The geometries, enthalpies of formation (ΔHof), separations of electronic states, electron affinities, gas-phase acidities, and bond dissociation energies associated with the alkali metal monoxide anions (MO−), monoxide radicals (MO•), and hydroxides (MOH) (M = Li, Na, and K) have been investigated using single-reference and multireference variants of the WnC procedures.
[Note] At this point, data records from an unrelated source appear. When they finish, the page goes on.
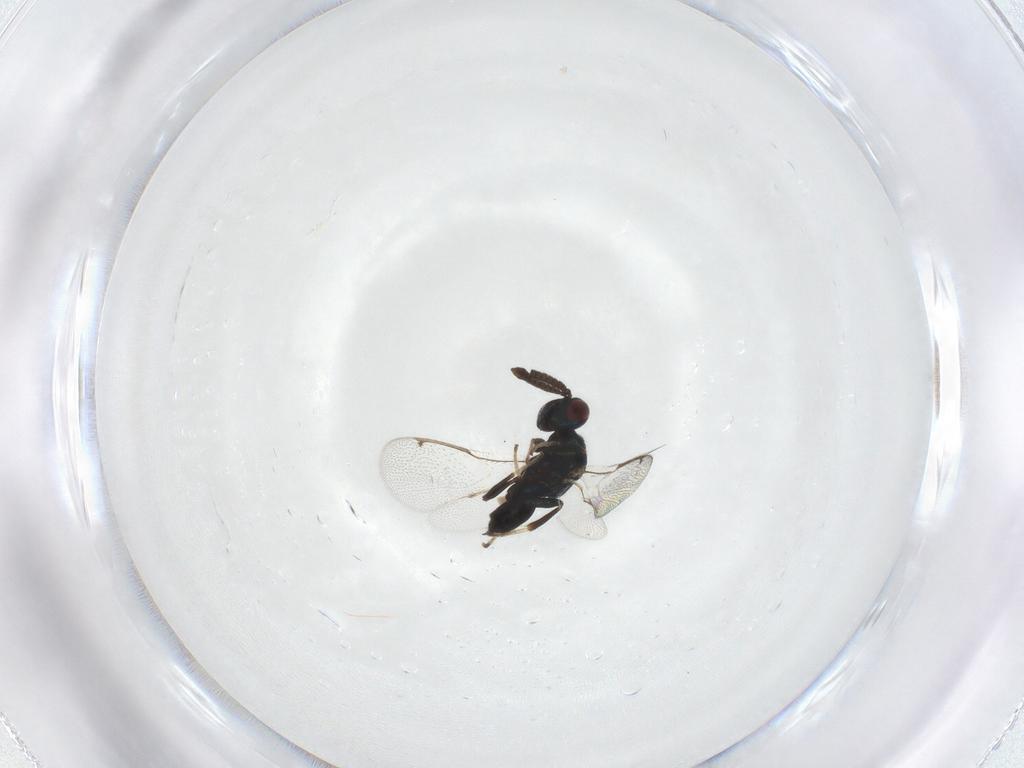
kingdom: Animalia
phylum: Arthropoda
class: Insecta
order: Hymenoptera
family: Torymidae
Our best estimates of the ΔHof values for the ground states at 298 K are as follows: 8.5 (3Π LiO−), 48.5 (2Π LiO•), −243.4 (1Σ+ LiOH), 34.2 (3Π NaO−), 86.4 (2Π NaO•), −190.8 (1Σ+ NaOH), 15.1 (1Σ+ KO−), 55.9 (2Σ+ KO•), and −227.0 (1Σ+ KOH) kJ mol−1. While the LiO• and NaO• radicals have 2Π ground states, for KO•, the 2Σ+ and 2Π electronic states lie very close in energy, with our best estimate being a preference for the 2Σ+ state by 1.1 kJ mol−1 at 0 K. In a similar manner, the ground state for MO− changes from 3Π for LiO− and NaO− to 1Σ+ for KO−. The 1Σ+ state of KO− is indicated by the calculated 1 diagnostic and the SCF contribution to the total atomization energy to have a significant degree of multireference character. This leads to a difference of more than 100 kJ mol−1 between the single-reference W2C and multireference W2C-CAS-ACPF and W2C-CAS-AQCC estimates for the 1Σ+ ΔHof for KO−.